Piątkowa "Rzeczpospolita" podała, że Węgrzyn, poseł PO, który pochodzi z Kędzierzyna-Koźla, w ostatnim roku dwukrotnie wyjeżdżał do Brukseli na koszt kędzierzyńskich Zakładów Azotowych. Według informacji "Rz", wyjazdy posła kosztowały w sumie kilka tysięcy złotych. Z faktury, do której dotarła gazeta, wynika, że przedsiębiorstwo opłaciło politykowi także udział w konferencji "Czyste technologie węglowe i nuklearne w walce ze zmianami klimatu", która w 2008 r. odbyła się w Będlewie. Koszt przekroczył 1,7 tys. zł.
"Będziemy chcieli wyjaśnień od Węgrzyna. Co prawda w zachowaniu posła nie ma żadnego złamania prawa, ale ociera się ono o kwestie etyczne. Zwrócimy uwagę posłowi, aby samodzielnie uprawiał politykę, jeśli chodzi o kwestie finansowe" - powiedział Dzikowski.
Jak zaznaczył, on sam - w sytuacji posła Węgrzyna - poniósłby koszty takich działań z własnej kieszeni. "Korzystanie z pieniędzy sponsora zawsze budzi pełne wątpliwości.

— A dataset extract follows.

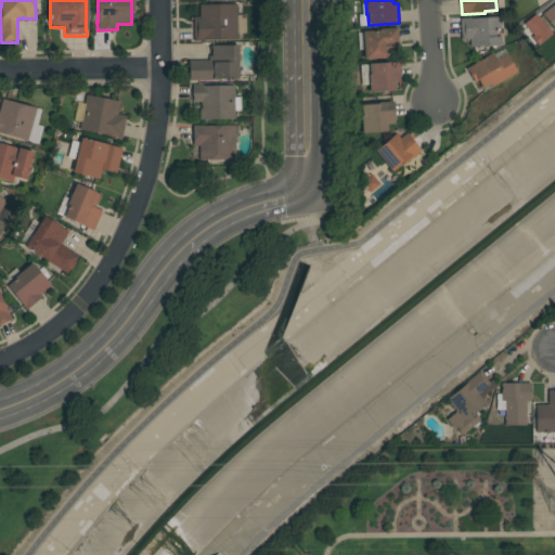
[(545,11),(542,8),(549,2),(552,7),(554,3),(554,28),(547,20),(546,21),(543,16),(544,16),(542,14),(545,11)]
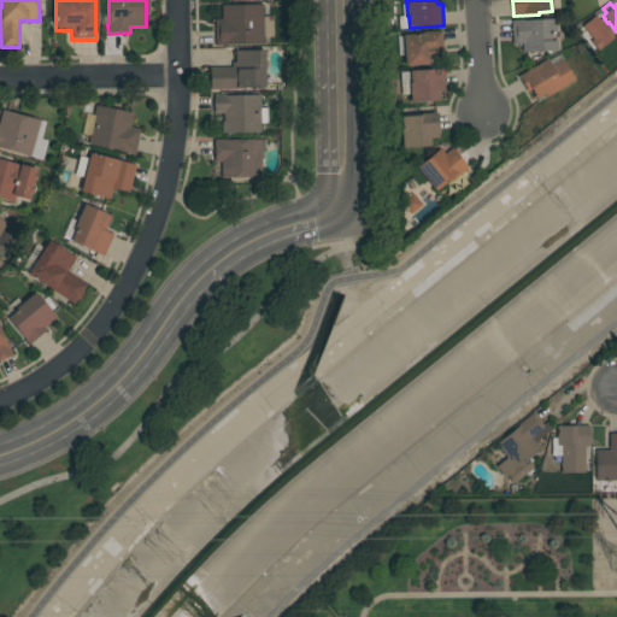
[(263,5),(264,45),(227,45),(227,46),(216,46),(215,19),(222,19),(222,5),(263,5)]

Nie warto się narażać na kolizje interesów i zarzuty medialne" - podkreślił Dzikowski.
Węgrzyn powiedział, że nie widział w swoim działaniu nic niestosownego. Dodał, że jest posłem dopiero pierwszą kadencję i nie wiedział, że jego postępowanie wywoła tak szerokie reperkusje. Zapewnił jednocześnie, że następnym razem sam pokryje koszty takiej działalności.
Jak ocenił, rozmowa - zapowiadana przez Dzikowskiego - może być bardzo przydatna dla jego dalszej działalności poselskiej.